I chopped dark chocolate into pieces.
Then I heated cream and milk in a saucepan and then poured half of it into the egg and sugar mix. This was then poured back into the remaining dairy mix and put back on the stove.
Once reheated, the mixture was poured over the chopped chocolate and whisked until the chocolate had melted. The mixture was then passed through a sieve and poured over the brownie base.
Back in the oven for 30 minutes and then cooled and into the fridge to set overnight.
On Tuesday night I made the third, and final, layer of the chocolate délice, the chocolate glaze.
I dissolved water and caster sugar on the stove, and then, while still over the heat, whisked in cocoa powder and cream.

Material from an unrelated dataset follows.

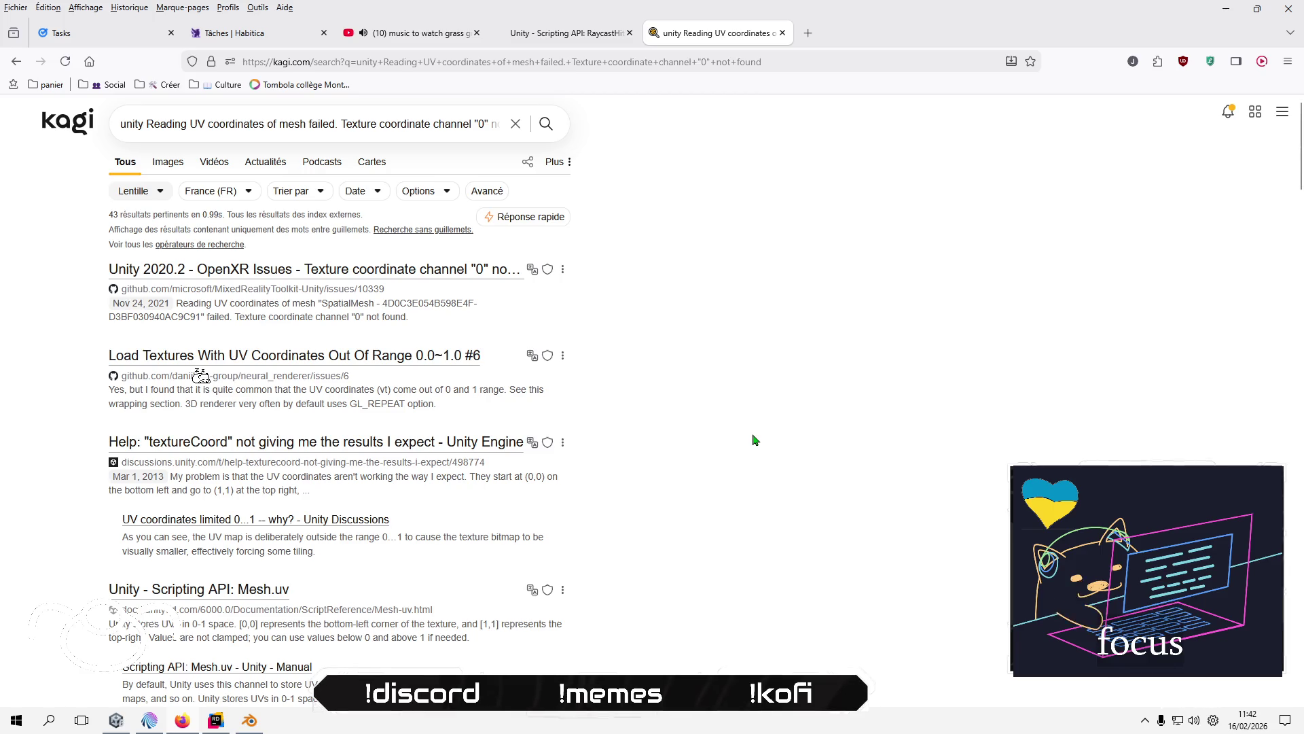
# - Scroll through the search results and return to Unity
pyautogui.scroll(-2, 754, 440)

After simmering for 10 minutes the mixture was cooled for 5 minutes and then poured over chopped chocolate.
Another good whisk and it was passed through a sieve.
Once cooled, the glaze was poured over the other two layers. I think I went a bit wrong here. The recipe says to “spread a layer of the cooled glaze on top”.
I poured all of it on. After seeing how this turned out, and how messy it got when the glaze melted, I think I should have heeded the instructions and only poured enough glaze on to cover the second layer. Ah well.
The whole thing was put in the fridge to set.
We were having friends aroud for dinner, so perfect timing. Before they arrived I tackled the job of getting the délice out of the tin and cutting it up.
As you can see, the glaze covers most of the sides and was starting to melt really quickly so I definitely should have used less.
Billy cuts his delice up into lovely looking bars. But I thought it was too rich for this, so I cut mine into bite size pieces. I didn’t have any gold leaf to decorate it with either.
Apart from too much glaze, I was happy with my first go at this decadent dessert. As I cut it into smaller pieces I had a lot left over, so I took it into work the next day, where it quickly devoured.
My tips if you want to make this dessert is to start it at least two days before you want to serve it. It needs that time for all the layers to set. And don’t use all the glaze mixture! You could probably use the left over for cupcake decoration or something similar.